* [TRY IT] Scan the listing for the word "Deres" and report every line that contains it.

* [MATERIALS PROVIDED]

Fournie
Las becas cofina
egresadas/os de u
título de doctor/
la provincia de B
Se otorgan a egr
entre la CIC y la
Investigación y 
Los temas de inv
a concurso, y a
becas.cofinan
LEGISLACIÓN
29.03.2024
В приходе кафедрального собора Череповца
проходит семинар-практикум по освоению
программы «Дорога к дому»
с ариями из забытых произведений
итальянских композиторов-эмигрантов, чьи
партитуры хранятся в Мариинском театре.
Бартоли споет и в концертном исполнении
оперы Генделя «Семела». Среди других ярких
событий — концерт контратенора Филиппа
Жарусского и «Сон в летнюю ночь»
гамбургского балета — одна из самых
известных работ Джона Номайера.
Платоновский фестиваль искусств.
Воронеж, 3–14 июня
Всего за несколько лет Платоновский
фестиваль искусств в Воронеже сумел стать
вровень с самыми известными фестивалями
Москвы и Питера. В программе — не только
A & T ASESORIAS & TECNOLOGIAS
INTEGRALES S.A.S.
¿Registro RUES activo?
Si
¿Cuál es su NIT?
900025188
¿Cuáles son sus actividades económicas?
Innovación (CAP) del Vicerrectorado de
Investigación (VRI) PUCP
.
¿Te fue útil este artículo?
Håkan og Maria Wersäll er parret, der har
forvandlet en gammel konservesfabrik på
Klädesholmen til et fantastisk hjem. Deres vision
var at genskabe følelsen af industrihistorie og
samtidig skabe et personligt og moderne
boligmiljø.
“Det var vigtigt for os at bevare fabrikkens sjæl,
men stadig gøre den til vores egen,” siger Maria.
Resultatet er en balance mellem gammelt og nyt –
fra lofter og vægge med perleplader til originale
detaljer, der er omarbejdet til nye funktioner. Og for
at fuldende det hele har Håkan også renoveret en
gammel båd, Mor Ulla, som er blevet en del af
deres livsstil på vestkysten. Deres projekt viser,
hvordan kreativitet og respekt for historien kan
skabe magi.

* [WRITTEN SOLUTION]
Klädesholmen til et fantastisk hjem. Deres vision
deres livsstil på vestkysten. Deres projekt viser,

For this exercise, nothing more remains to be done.